⟨

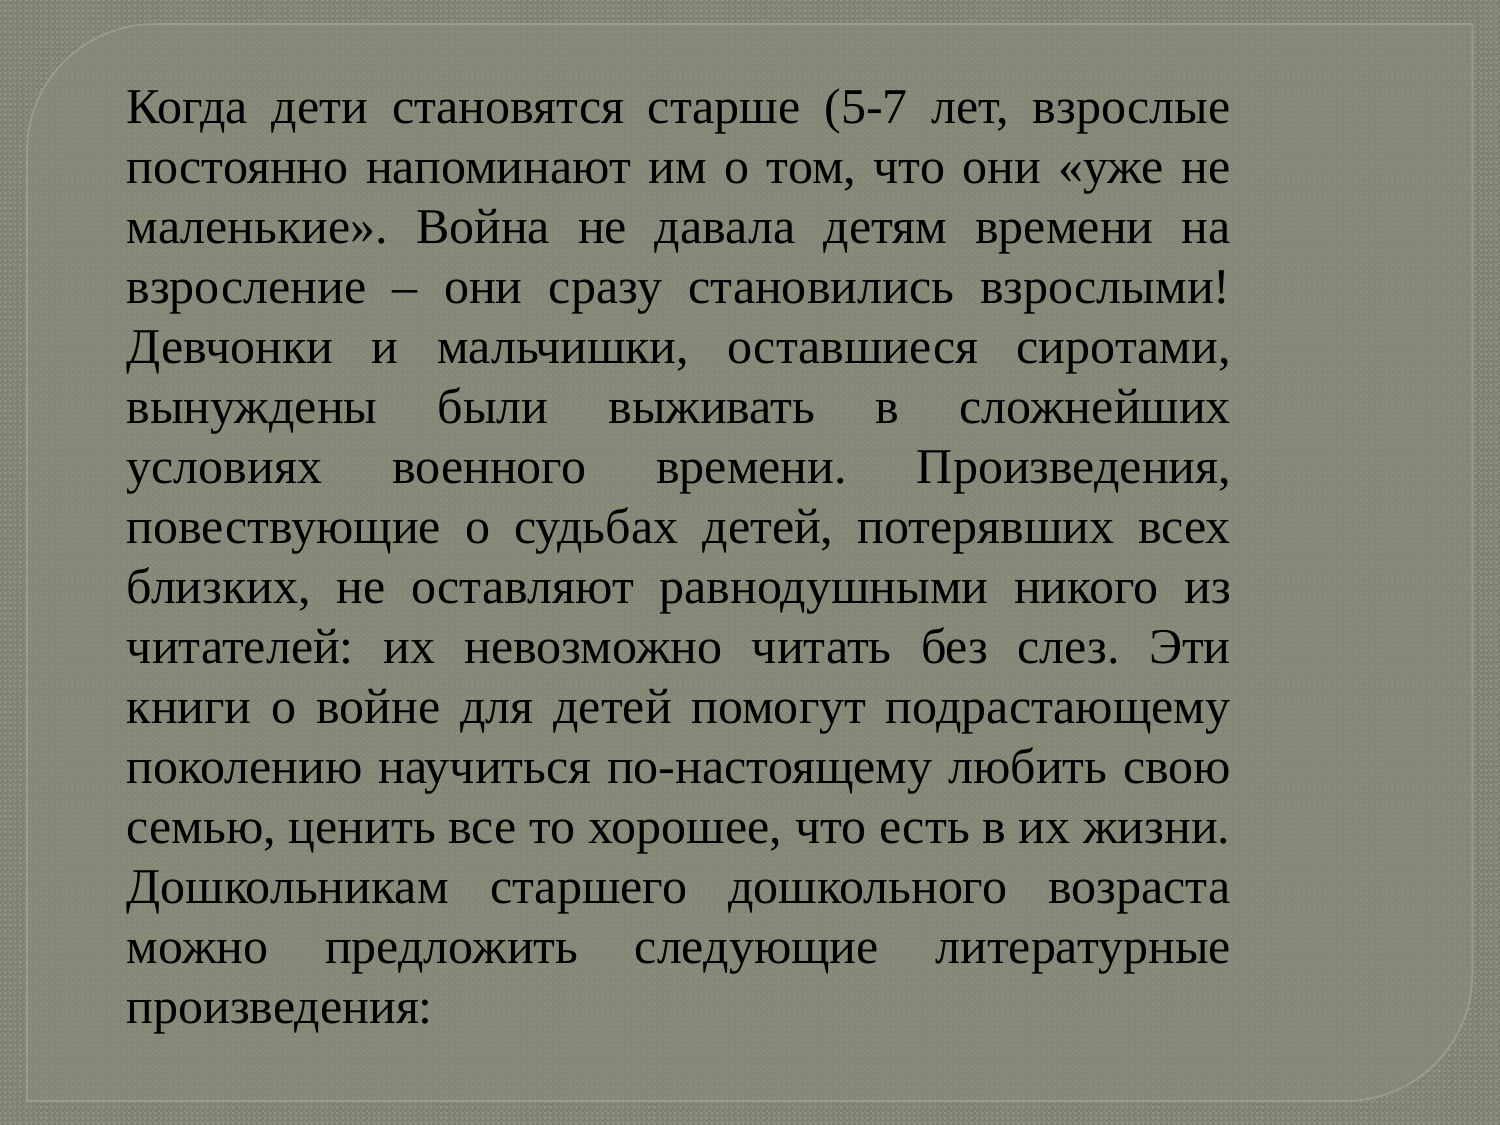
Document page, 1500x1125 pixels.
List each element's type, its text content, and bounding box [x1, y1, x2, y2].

text_box Когда дети становятся старше (5-7 лет, взрослые постоянно напоминают им о том, что они «уже не маленькие». Война не давала детям времени на взросление – они сразу становились взрослыми! Девчонки и мальчишки, оставшиеся сиротами, вынуждены были выживать в сложнейших условиях военного времени. Произведения, повествующие о судьбах детей, потерявших всех близких, не оставляют равнодушными никого из читателей: их невозможно читать без слез. Эти книги о войне для детей помогут подрастающему поколению научиться по-настоящему любить свою семью, ценить все то хорошее, что есть в их жизни. Дошкольникам старшего дошкольного возраста можно предложить следующие литературные произведения: [112, 66, 1247, 1042]
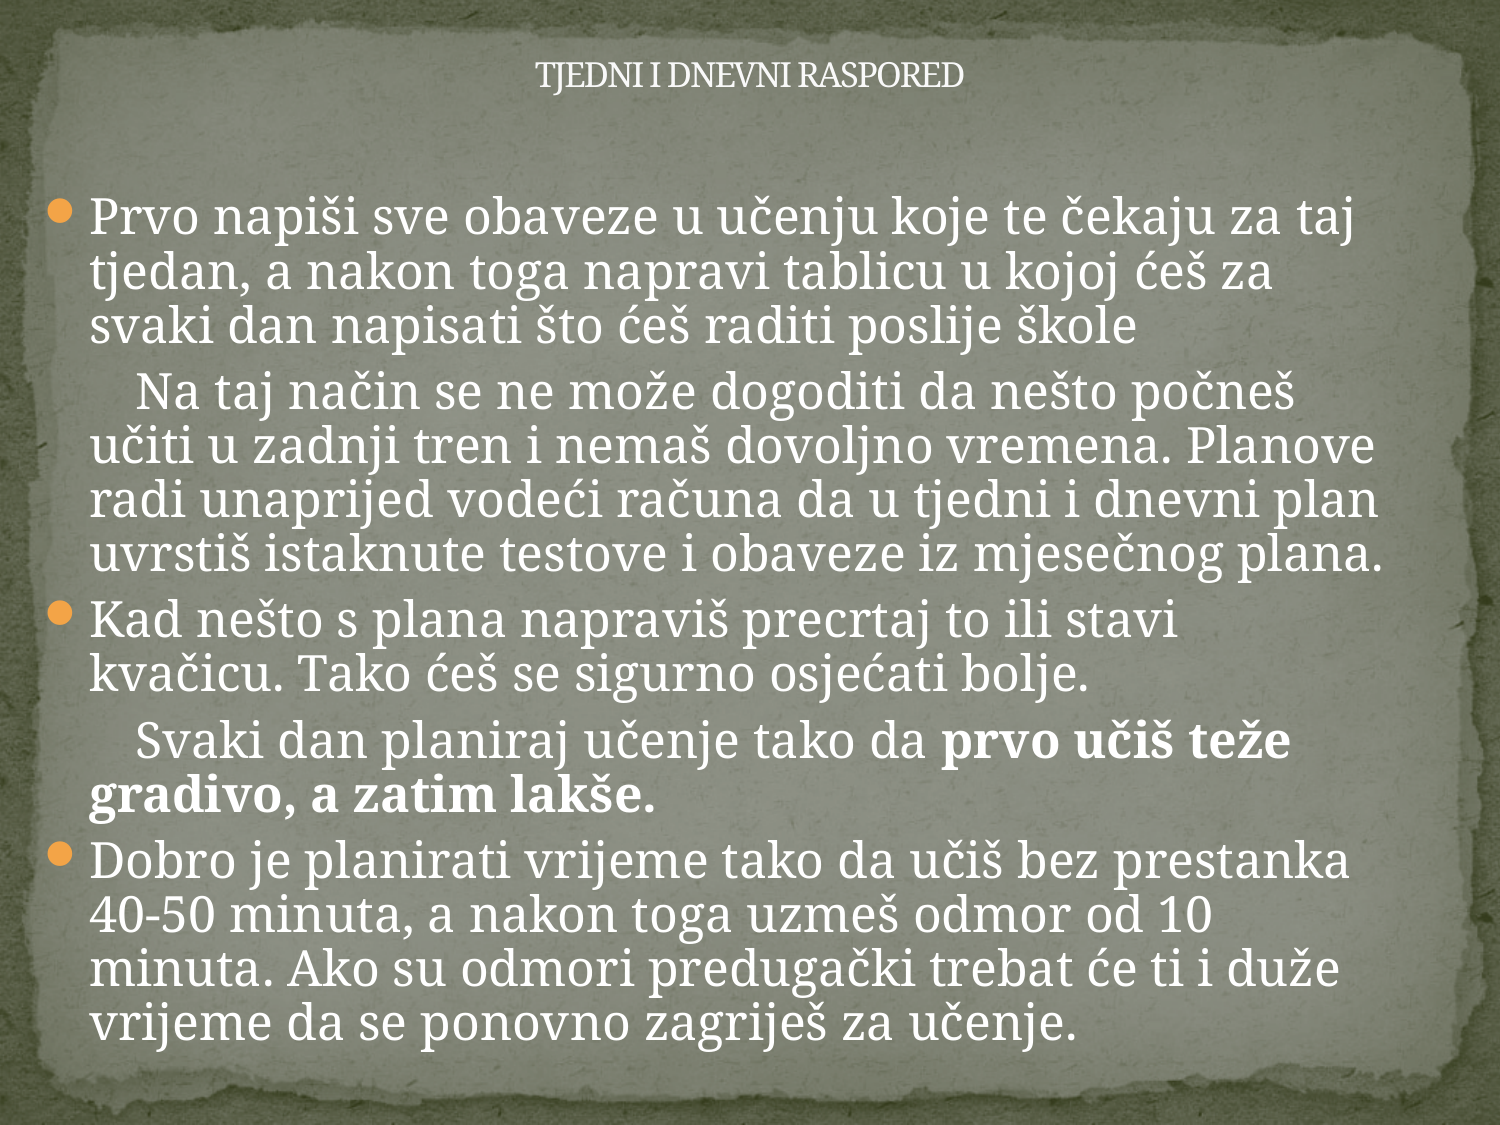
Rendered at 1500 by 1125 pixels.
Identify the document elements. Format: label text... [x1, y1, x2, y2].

list Prvo napiši sve obaveze u učenju koje te čekaju za taj tjedan, a nakon toga napravi tablicu u kojoj ćeš za svaki dan napisati što ćeš raditi poslije škole Na taj način se ne može dogoditi da nešto počneš učiti u zadnji tren i nemaš dovoljno vremena. Planove radi unaprijed vodeći računa da u tjedni i dnevni plan uvrstiš istaknute testove i obaveze iz mjesečnog plana. Kad nešto s plana napraviš precrtaj to ili stavi kvačicu. Tako ćeš se sigurno osjećati bolje. Svaki dan planiraj učenje tako da prvo učiš teže gradivo, a zatim lakše. Dobro je planirati vrijeme tako da učiš bez prestanka 40-50 minuta, a nakon toga uzmeš odmor od 10 minuta. Ako su odmori predugački trebat će ti i duže vrijeme da se ponovno zagriješ za učenje. [29, 113, 1401, 1064]
title TJEDNI I DNEVNI RASPORED [99, 45, 1400, 102]
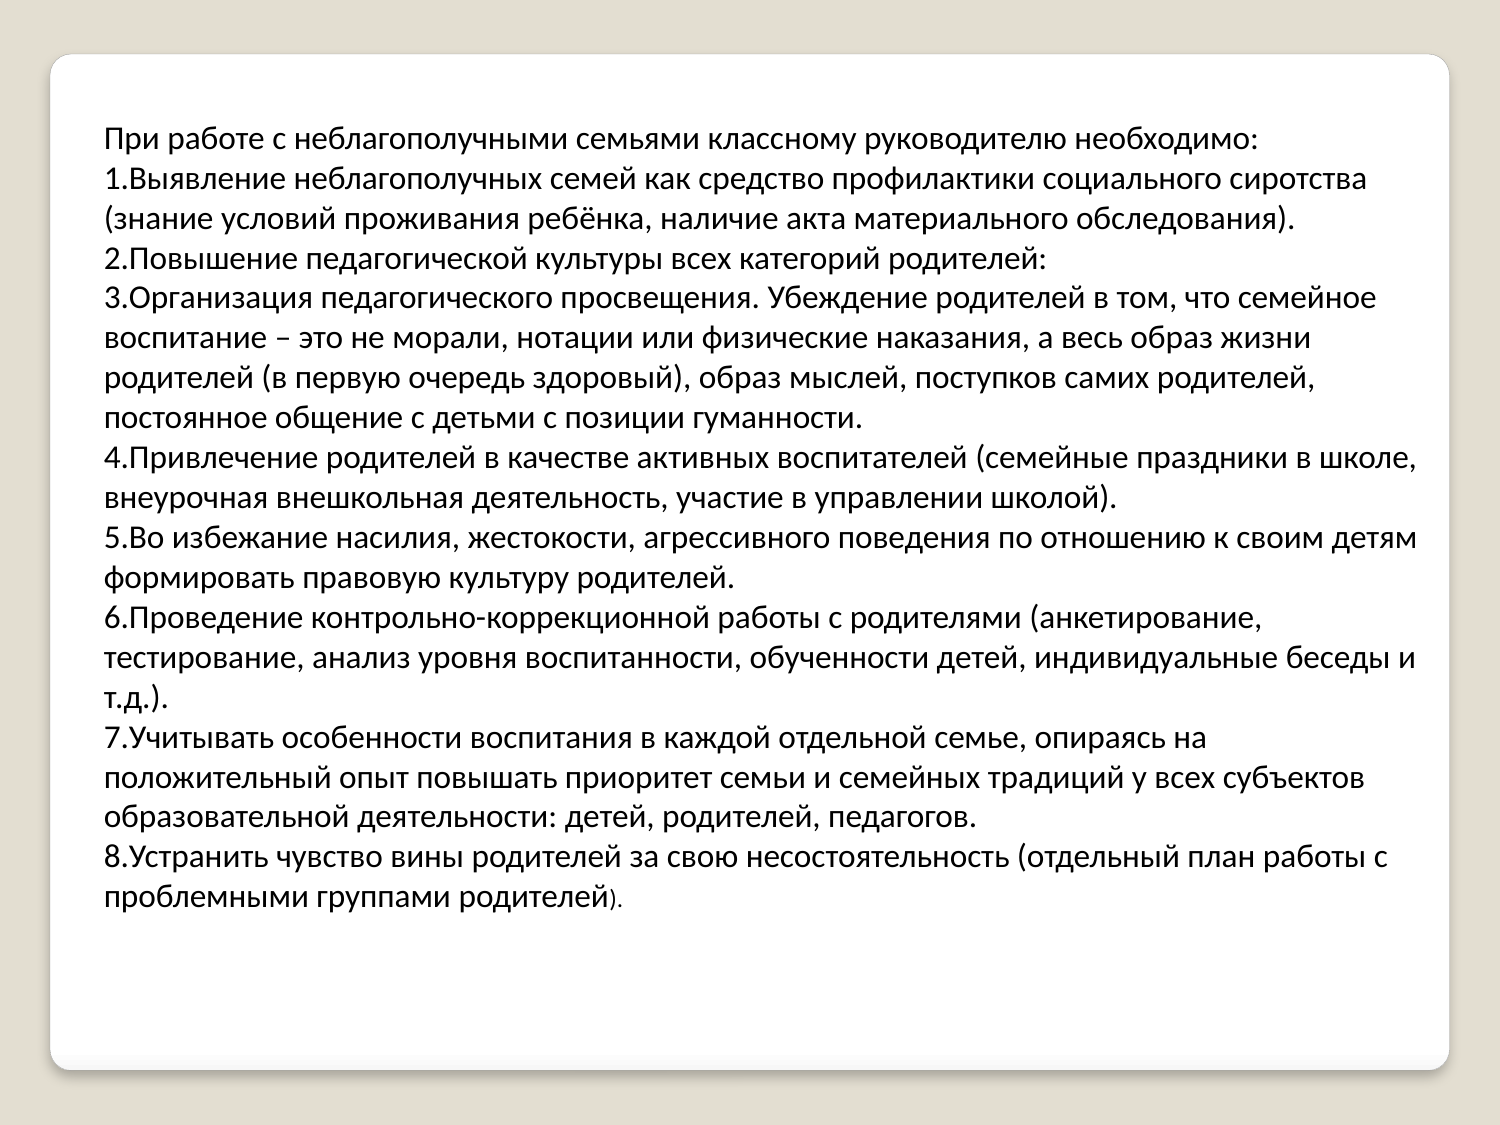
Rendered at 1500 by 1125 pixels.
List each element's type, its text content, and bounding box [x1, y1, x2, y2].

text_box При работе с неблагополучными семьями классному руководителю необходимо: Выявление неблагополучных семей как средство профилактики социального сиротства (знание условий проживания ребёнка, наличие акта материального обследования). Повышение педагогической культуры всех категорий родителей: Организация педагогического просвещения. Убеждение родителей в том, что семейное воспитание – это не морали, нотации или физические наказания, а весь образ жизни родителей (в первую очередь здоровый), образ мыслей, поступков самих родителей, постоянное общение с детьми с позиции гуманности. Привлечение родителей в качестве активных воспитателей (семейные праздники в школе, внеурочная внешкольная деятельность, участие в управлении школой). Во избежание насилия, жестокости, агрессивного поведения по отношению к своим детям формировать правовую культуру родителей. Проведение контрольно-коррекционной работы с родителями (анкетирование, тестирование, анализ уровня воспитанности, обученности детей, индивидуальные беседы и т.д.). Учитывать особенности воспитания в каждой отдельной семье, опираясь на положительный опыт повышать приоритет семьи и семейных традиций у всех субъектов образовательной деятельности: детей, родителей, педагогов. Устранить чувство вины родителей за свою несостоятельность (отдельный план работы с проблемными группами родителей). [88, 108, 1447, 967]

⟩

- Problem requirements:
Each record above is to be returned unchanged, while any picture it holds stays out.

- Completed exercise:
Document page, 1500x1125 pixels.
List each element's type, its text content, and bounding box [x1, y1, x2, y2].

text_box Когда дети становятся старше (5-7 лет, взрослые постоянно напоминают им о том, что они «уже не маленькие». Война не давала детям времени на взросление – они сразу становились взрослыми! Девчонки и мальчишки, оставшиеся сиротами, вынуждены были выживать в сложнейших условиях военного времени. Произведения, повествующие о судьбах детей, потерявших всех близких, не оставляют равнодушными никого из читателей: их невозможно читать без слез. Эти книги о войне для детей помогут подрастающему поколению научиться по-настоящему любить свою семью, ценить все то хорошее, что есть в их жизни. Дошкольникам старшего дошкольного возраста можно предложить следующие литературные произведения: [112, 66, 1247, 1042]
Rendered at 1500 by 1125 pixels.
Identify the document elements. Format: label text... [x1, y1, x2, y2].

list Prvo napiši sve obaveze u učenju koje te čekaju za taj tjedan, a nakon toga napravi tablicu u kojoj ćeš za svaki dan napisati što ćeš raditi poslije škole Na taj način se ne može dogoditi da nešto počneš učiti u zadnji tren i nemaš dovoljno vremena. Planove radi unaprijed vodeći računa da u tjedni i dnevni plan uvrstiš istaknute testove i obaveze iz mjesečnog plana. Kad nešto s plana napraviš precrtaj to ili stavi kvačicu. Tako ćeš se sigurno osjećati bolje. Svaki dan planiraj učenje tako da prvo učiš teže gradivo, a zatim lakše. Dobro je planirati vrijeme tako da učiš bez prestanka 40-50 minuta, a nakon toga uzmeš odmor od 10 minuta. Ako su odmori predugački trebat će ti i duže vrijeme da se ponovno zagriješ za učenje. [29, 113, 1401, 1064]
title TJEDNI I DNEVNI RASPORED [99, 45, 1400, 102]
Rendered at 1500 by 1125 pixels.
List each element's type, its text content, and bounding box [x1, y1, x2, y2].

text_box При работе с неблагополучными семьями классному руководителю необходимо: Выявление неблагополучных семей как средство профилактики социального сиротства (знание условий проживания ребёнка, наличие акта материального обследования). Повышение педагогической культуры всех категорий родителей: Организация педагогического просвещения. Убеждение родителей в том, что семейное воспитание – это не морали, нотации или физические наказания, а весь образ жизни родителей (в первую очередь здоровый), образ мыслей, поступков самих родителей, постоянное общение с детьми с позиции гуманности. Привлечение родителей в качестве активных воспитателей (семейные праздники в школе, внеурочная внешкольная деятельность, участие в управлении школой). Во избежание насилия, жестокости, агрессивного поведения по отношению к своим детям формировать правовую культуру родителей. Проведение контрольно-коррекционной работы с родителями (анкетирование, тестирование, анализ уровня воспитанности, обученности детей, индивидуальные беседы и т.д.). Учитывать особенности воспитания в каждой отдельной семье, опираясь на положительный опыт повышать приоритет семьи и семейных традиций у всех субъектов образовательной деятельности: детей, родителей, педагогов. Устранить чувство вины родителей за свою несостоятельность (отдельный план работы с проблемными группами родителей). [88, 108, 1447, 967]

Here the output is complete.